Skip to Main Content

Aidan MacDonald Collection: Home

The personal collection of Aidan MacDonald.

About the Collection

The books of Aidan MacDonald were collected over a lifetime, beginning when he was at school, but many of those he prized most were acquired in his later years, during the time of his retirement. The collection is focused deliberately in certain areas: books connected with the history and archaeology of medieval Ireland and Scotland and in particular: the Vita Columbae of Adomnán and the history of the community of Iona; place names and their history, especially those of Scotland; the churches and monastic communities of Scotland during the Middle Ages.

Aidan MacDonald’s library was that of a dedicated scholar but he owned many other books too that reflect his broader interests. Prominent among them are books on the literature and history of Classical Antiquity, subjects he studied at school, where he was proficient in Latin and Greek. He had a particular interest in the history of the late Roman Empire, and this extended into a second area: the history and archaeology of the Middle Ages, especially in Ireland, Scotland and England. Many of his books belonged to this category, including a fine collection of saints’ lives, both Irish and Anglo-Saxon.

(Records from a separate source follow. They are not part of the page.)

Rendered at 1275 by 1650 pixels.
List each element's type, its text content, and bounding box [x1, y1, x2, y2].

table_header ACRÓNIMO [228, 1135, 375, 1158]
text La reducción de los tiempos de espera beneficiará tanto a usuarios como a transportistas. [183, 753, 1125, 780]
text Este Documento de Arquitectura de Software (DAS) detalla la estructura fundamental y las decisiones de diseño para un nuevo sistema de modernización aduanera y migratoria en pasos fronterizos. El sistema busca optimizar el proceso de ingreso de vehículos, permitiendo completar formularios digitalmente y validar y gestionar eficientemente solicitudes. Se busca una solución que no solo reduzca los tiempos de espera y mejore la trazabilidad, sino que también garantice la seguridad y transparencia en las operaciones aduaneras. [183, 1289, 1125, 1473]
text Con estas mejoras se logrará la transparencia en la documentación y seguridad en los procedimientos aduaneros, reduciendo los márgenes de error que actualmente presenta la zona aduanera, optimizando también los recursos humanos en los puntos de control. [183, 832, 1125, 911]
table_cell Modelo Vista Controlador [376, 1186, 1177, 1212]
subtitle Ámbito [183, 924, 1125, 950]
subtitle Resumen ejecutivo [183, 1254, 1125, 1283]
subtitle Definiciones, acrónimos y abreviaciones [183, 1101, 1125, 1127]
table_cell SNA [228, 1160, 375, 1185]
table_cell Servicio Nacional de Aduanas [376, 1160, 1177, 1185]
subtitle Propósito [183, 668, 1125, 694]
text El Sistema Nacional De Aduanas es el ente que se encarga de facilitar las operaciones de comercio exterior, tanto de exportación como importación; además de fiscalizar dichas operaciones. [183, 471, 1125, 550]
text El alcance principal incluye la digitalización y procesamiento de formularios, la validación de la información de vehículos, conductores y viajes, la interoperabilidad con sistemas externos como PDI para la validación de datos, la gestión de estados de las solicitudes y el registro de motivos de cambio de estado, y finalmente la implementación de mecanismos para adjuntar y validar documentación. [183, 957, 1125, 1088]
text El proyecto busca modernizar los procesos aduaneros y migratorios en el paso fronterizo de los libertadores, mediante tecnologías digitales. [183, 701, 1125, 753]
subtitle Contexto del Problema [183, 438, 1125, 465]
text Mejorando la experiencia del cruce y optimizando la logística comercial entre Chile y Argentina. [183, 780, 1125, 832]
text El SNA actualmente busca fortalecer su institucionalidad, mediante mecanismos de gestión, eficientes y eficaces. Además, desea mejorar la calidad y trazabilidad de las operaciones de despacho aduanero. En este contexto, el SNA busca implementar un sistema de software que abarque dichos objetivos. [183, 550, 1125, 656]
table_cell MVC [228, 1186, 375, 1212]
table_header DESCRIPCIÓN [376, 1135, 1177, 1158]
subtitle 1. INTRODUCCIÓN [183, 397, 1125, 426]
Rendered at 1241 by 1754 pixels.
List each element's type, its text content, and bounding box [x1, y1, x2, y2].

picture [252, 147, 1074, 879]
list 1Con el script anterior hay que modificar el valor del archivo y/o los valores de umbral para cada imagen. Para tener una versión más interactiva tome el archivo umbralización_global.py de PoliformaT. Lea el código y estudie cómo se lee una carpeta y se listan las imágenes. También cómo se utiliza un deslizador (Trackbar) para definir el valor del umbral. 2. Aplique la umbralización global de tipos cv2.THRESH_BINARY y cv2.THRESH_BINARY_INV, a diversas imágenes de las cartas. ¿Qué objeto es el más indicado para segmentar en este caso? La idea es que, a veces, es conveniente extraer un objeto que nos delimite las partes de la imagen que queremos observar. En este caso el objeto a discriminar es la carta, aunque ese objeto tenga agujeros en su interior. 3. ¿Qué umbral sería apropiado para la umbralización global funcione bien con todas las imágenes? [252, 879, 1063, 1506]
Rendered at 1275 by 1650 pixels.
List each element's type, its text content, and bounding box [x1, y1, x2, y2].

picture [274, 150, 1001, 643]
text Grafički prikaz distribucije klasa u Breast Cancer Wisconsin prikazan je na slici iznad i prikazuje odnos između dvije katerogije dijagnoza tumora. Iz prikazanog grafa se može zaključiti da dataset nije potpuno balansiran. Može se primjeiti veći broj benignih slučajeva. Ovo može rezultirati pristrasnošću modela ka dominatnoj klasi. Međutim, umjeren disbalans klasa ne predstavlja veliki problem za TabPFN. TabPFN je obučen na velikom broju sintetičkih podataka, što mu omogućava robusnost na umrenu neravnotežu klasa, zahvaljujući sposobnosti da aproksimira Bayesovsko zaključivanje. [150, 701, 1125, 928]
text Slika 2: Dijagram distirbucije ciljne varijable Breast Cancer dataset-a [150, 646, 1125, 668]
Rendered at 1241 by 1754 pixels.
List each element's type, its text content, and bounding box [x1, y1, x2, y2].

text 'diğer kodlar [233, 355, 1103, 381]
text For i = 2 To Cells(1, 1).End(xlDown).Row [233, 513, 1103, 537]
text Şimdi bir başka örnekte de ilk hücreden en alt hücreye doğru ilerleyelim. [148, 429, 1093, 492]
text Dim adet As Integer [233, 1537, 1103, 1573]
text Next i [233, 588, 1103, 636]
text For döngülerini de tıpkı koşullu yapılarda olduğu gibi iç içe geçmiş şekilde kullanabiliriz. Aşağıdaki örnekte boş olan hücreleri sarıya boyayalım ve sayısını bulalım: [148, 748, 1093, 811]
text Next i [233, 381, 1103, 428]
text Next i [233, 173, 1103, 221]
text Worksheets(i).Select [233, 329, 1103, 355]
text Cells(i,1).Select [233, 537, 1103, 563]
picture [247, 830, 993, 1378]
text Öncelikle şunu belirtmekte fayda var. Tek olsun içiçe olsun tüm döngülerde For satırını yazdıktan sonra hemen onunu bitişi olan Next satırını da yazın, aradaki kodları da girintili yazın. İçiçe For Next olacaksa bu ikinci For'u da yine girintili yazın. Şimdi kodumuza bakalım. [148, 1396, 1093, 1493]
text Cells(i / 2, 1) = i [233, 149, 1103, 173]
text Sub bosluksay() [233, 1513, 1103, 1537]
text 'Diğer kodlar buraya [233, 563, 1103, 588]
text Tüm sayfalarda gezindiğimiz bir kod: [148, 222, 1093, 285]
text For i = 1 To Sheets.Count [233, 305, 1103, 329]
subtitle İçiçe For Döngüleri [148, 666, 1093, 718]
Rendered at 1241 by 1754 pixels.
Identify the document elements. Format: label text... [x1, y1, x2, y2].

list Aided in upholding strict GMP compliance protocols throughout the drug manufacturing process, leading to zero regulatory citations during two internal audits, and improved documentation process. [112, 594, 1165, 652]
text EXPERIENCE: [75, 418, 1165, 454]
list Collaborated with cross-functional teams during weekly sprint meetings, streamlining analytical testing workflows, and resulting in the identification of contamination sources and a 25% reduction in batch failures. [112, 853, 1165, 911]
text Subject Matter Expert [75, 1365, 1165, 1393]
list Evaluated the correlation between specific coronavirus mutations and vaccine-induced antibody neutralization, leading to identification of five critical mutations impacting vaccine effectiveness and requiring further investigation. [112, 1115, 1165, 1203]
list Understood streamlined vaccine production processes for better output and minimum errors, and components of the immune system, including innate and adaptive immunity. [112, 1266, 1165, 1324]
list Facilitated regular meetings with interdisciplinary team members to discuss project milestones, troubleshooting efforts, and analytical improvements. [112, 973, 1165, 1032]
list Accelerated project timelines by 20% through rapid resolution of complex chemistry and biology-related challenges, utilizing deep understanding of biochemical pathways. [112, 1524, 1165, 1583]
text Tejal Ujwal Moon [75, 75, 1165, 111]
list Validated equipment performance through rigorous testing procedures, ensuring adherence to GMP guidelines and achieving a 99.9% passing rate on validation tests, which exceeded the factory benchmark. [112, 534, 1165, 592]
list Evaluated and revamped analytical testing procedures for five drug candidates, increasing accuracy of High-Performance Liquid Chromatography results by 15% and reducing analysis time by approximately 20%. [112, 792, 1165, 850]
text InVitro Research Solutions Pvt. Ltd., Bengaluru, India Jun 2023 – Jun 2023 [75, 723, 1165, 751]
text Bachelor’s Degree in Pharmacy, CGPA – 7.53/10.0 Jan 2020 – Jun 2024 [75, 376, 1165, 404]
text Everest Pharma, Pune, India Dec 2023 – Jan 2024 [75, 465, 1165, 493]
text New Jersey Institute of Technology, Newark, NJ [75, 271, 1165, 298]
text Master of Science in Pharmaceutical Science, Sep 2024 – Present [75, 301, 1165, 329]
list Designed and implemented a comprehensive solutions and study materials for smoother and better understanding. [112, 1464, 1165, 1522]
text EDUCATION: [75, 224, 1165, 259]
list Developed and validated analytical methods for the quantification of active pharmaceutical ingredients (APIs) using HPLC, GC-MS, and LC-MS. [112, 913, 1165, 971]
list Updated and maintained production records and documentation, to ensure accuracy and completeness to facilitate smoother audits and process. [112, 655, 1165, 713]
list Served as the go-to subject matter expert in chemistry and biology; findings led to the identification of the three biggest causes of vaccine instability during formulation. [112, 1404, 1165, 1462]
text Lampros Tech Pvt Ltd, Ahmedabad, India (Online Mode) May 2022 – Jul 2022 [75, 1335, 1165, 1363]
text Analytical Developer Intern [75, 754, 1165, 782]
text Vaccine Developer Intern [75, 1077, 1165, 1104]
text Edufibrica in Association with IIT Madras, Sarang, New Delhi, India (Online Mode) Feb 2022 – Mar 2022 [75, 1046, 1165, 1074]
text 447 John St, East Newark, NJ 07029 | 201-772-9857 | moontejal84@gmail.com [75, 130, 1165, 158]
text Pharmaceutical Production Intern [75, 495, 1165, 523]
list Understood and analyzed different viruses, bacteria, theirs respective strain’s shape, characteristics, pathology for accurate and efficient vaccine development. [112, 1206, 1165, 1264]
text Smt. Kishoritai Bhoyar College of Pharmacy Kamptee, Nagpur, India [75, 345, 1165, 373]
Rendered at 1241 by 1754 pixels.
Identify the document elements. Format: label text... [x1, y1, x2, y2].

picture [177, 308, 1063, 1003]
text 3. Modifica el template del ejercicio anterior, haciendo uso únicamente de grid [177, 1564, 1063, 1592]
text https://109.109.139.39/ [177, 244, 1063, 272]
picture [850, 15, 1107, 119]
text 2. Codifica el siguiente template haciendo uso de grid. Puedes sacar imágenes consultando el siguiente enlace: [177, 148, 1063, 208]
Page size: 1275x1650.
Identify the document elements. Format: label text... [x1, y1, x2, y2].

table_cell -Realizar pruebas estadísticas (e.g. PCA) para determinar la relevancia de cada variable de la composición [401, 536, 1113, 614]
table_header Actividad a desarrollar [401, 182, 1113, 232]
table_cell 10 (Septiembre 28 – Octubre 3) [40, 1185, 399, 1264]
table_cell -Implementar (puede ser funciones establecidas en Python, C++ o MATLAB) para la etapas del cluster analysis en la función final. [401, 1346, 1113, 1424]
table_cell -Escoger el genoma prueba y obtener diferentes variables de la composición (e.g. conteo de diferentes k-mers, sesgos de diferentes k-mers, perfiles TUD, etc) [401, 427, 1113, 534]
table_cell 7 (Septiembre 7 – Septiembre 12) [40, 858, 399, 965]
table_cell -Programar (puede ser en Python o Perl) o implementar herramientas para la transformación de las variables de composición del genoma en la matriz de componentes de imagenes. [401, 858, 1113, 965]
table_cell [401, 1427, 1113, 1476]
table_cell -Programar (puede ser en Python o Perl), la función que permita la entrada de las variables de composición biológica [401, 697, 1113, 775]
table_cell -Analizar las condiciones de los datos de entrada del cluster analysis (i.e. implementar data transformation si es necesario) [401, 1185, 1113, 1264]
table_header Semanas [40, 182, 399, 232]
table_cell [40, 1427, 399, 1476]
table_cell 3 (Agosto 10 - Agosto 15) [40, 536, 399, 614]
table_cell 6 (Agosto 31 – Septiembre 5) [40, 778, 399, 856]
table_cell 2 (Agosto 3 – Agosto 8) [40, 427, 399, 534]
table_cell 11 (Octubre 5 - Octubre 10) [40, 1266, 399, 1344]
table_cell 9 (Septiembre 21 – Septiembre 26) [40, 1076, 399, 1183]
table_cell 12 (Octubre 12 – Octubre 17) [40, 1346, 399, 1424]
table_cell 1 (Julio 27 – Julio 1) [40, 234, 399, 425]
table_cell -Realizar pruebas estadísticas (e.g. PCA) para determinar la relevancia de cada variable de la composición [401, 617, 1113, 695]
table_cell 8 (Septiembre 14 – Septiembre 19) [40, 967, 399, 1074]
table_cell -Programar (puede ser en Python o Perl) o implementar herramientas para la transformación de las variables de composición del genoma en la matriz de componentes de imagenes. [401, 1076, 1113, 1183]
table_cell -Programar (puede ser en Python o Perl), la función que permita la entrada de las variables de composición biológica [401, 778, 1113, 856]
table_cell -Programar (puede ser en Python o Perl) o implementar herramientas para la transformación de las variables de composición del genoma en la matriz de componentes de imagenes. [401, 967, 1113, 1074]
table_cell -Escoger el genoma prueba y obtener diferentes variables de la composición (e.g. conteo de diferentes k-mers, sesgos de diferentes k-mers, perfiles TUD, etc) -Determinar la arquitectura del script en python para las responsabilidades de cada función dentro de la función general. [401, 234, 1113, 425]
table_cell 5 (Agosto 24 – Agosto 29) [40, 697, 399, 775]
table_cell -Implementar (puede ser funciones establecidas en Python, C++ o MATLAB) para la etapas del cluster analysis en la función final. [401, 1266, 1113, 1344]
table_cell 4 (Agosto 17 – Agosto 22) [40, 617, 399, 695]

His interest in Antiquity and the Middle Ages is evident too in his books of philosophy, which included complete editions of Plato, Aristotle and Plotinus, and in the texts he owned by, and about, the Fathers of the Church, St Thomas Aquinas, and Dante. Among modern writers he collected the works of thinkers interested, like their medieval forebears, in the intersections of philosophy and theology, among them Jacques Maritain, Étienne Gilson, and Pierre Teilhard de Chardin. These books connect with others on comparative religion and anthropology. He owned a handsome edition of James Frazer’s Golden Bough, the major writings of Mircea Eliade, studies of the pre-Columbian civilizations of South America (the Incas and the Maya), and works on the native inhabitants of North America, in which he had a special interest.

Aidan MacDonald is remembered as a warm and generous person who had a lively sense of humour. This lighter side is reflected also in his library: in his collection of murder mysteries, for example, many of them set in the Middle Ages, and in his books on birds and animals, for which he had a strong affection (especially cats, both great and small).

The collection prefix before the call number is: MacDonald.

The collection is being catalogued.

Biographical History

The family of Aidan MacDonald (1941-2013) came from Scotland, but he was brought up in Cambridge, where his father was Assistant Registrar in the university. There he took his first degree, before going on to Oxford, where he was awarded the M.Litt. in Celtic Studies. His first job was in Edinburgh, where he worked for a number of years in the Inspectorate of Ancient Monuments of the Ministry of Public Buildings and Works. His research in this period led him to becoming attached as well to the School of Scottish Studies in Edinburgh University. From there in 1978 he came to UCC, to a lectureship in the Department of Archaeology under the late Professor M.J. Kelly. Because of poor health, he took early retirement in 2000, but he continued to live in Cork, from where he travelled to Scotland several times a year to visit his family home in Cromarty. MacDonald continued to work on churches and monastic communities of Scotland in the Middle Ages, despite difficulties caused by his health, and on his death he left behind two substantial works: a monograph on the history of the Iona community between 800 and 1200, and a database on the Scottish churches compiled from annals, saints’ lives, and the evidence of archaeology. Aidan MacDonald did not just collect books, he took aesthetic pleasure in them, particularly those printed before 1900, and he conserved them, paying to have them repaired, if they needed it, and rebound. He also read them, patiently and systematically.  In June 2013 he died in the Marymount Hospice in Cork.

Provenance

Aidan MacDonald donated the collection to the library in 2013.

Collection Highlights

More Information

MacDonald donated a small portion of his collection to the Benedictine abbey of Glenstal.

For further information about Aidan MacDonald, and a list of his publications, see the obituary by Simon Taylor in Scottish Place-Name News 35 (Autumn 2013), pp. 110-12.